Il missionario della Società delle missioni africane (Sma) a Niamey, capitale nigerina, commenta la scelta del nuovo inno nazionale per celebrare i 63 anni di indipendenza dai coloni francesi.
Il precedente si chiamava La Nigerienne ed era considerato come l‘inno nazionale’. Gli anni dell’indipendenza avanzano e il prossimo 3 agosto saranno 63, più della speranza di vita dei cittadini, che si attesta sui 58, donne comprese. L’Assemblea Nazionale, qualche giorno fa, ha ratificato la scelta del nuovo inno che sostituisce ciò che cantavano i bimbi a scuola, prima degli avvenimenti sportivi e nelle molteplici occasioni ufficiali. L’inno soppresso era stato scritto nel 1961 da un compositore francese di nome Maurice Albert Thiriet e sembrava inadatto a rappresentare quanto il Paese ha nel frattempo vissuto.
Lo ricordava lo scrittore inglese George Orwell nella sua opera più conosciuta , 1984. ‘Chi ha il potere sul presente ha il potere sul passato e chi ha il potere sul passato ha il potere sul futuro’. L’idea del nuovo inno, infatti, scaturisce dal malessere di una post indipendenza che l’inno non aveva saputo intravvedere, marcato com’era dallo spirito del tempo. Il testo parlava infatti di ‘fierezza e riconoscenza per la nuova libertà’ come se essa fosse stata il frutto di un prodigo dono del potere coloniale. Il un contesto nel quale si sente con una certa insofferenza la presenza del ‘padre-padrone’ francese ciò è apparso inaccettabile.
Il cammino della Repubblica nel contesto di insicurezza generalizzata dei Paesi limitrofi e all’interno del Paese stesso, ha spinto i legislatori a creare una commissione che rivedesse testo e musica dell’inno classico per modellarlo sulle nuove sensibilità. Non casualmente, dunque, il testo in questione parla di fratelli e sorelle come figli di una stessa Patria che, per l’onore della stessa, incarnano la forza, la perseveranza e tutte le virtù degli antenati, guerrieri intrepidi, determinati e fieri. La difesa della Patria al prezzo del sangue perché il Niger diventi un simbolo di dignità, come un emblema dell’Africa che cresce.
L’inno termina con l’invito accorato a portare in alto la bandiera del Paese perché sotto il cielo dell’Africa e altrove si costruisca assieme un mondo di giustizia, di pace e di progresso. Allora il Niger, Pese di pace, libero, forte e unito sarà la fierezza dell’Africa.
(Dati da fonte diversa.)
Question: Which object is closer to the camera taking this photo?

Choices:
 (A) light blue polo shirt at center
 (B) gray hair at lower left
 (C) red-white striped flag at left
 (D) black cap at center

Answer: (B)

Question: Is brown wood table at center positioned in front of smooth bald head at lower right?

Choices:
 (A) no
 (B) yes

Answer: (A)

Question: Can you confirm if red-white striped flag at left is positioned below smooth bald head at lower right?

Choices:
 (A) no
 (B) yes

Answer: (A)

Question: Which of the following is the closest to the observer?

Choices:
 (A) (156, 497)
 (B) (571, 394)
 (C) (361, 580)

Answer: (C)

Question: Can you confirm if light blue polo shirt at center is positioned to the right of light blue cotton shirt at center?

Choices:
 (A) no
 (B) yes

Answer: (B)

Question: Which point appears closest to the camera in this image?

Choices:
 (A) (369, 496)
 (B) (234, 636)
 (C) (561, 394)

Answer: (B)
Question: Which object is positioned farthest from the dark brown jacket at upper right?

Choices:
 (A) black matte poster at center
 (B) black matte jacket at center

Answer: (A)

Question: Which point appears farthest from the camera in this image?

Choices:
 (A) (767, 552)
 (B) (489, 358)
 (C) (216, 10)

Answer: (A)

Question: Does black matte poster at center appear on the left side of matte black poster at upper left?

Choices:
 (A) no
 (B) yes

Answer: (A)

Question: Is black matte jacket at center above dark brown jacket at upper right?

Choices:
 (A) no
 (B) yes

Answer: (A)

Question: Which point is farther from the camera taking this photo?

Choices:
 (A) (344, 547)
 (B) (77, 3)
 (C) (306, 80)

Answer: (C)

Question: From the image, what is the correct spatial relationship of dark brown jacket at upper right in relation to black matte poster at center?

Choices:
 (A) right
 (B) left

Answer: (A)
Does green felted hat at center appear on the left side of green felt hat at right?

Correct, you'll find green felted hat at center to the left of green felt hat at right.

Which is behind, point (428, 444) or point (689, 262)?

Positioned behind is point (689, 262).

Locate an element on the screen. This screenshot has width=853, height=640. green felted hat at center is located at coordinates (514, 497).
Proprio in questo, secondo gli autori del testo, consiste l’onore della Patria, che offre il titolo all’inno della Repubblica. Una Repubblica fondata sull’onore dovuto ai propri cittadini a cominciare da coloro che ancora non hanno scoperto di esserlo. L’inno nazionale si è dunque trasformato in ‘Inno della Repubblica’ e dunque in un’entità che si vuole fondata sulla sovranità.
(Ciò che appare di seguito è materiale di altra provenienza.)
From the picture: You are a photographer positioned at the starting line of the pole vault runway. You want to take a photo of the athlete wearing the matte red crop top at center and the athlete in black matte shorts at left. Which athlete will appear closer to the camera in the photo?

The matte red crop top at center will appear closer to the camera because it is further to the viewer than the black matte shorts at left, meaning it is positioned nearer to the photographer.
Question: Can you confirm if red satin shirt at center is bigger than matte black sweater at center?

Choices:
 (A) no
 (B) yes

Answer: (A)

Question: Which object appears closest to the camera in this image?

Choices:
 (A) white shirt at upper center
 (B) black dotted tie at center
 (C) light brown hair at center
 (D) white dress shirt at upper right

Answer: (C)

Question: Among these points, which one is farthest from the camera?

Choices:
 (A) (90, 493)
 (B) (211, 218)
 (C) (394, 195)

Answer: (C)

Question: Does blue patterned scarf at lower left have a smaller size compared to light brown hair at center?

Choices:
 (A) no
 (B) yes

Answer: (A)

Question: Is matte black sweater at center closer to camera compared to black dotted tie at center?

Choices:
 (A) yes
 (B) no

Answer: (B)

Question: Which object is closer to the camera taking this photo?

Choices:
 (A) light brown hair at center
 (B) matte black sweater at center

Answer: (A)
Quest’ultima, come dappertutto, è latitante perché confiscata, espropriata o svenduta molto spesso proprio da coloro che avrebbero potuto e dovuto garantirla. La classe politica e quella intellettuale, oltre che quella dei Grandi Commercianti del Sistema di spogliazione e spossesso che ne sono, in realtà, i principali fautori e complici. L’onore, la dignità e la sovranità non sono separabili e costituiscono, assieme, la ragione d’essere della Repubblica in quanto ambito nel quale il bene dei deboli e dei poveri sia salvaguardato e promosso. L’onore della Patria implica il riconoscimento effettivo e, dunque politico, dell’onore riservato a coloro ai quali è stato finora negato. Quando anche i figli dei poveri saranno sovrani e rispettati cittadini della Repubblica, allora l’inno potrà essere cantato senza vergogna.